Exercise aim ▸ The lines from the one containing "1. white dental" through the final line of the data below must be written out exactly, both included, and nothing more.

Information provided ▸
▶
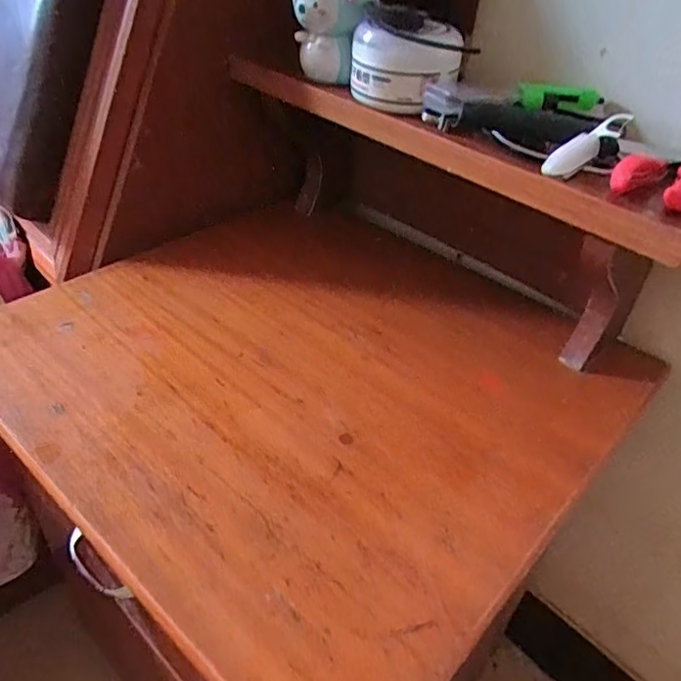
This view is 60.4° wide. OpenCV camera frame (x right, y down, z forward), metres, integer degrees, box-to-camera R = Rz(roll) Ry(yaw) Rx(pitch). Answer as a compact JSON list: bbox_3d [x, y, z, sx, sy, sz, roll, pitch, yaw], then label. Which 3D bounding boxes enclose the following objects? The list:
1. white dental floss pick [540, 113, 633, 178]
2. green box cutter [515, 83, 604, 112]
◀
Exercise answer ▸
1. white dental floss pick [540, 113, 633, 178]
2. green box cutter [515, 83, 604, 112]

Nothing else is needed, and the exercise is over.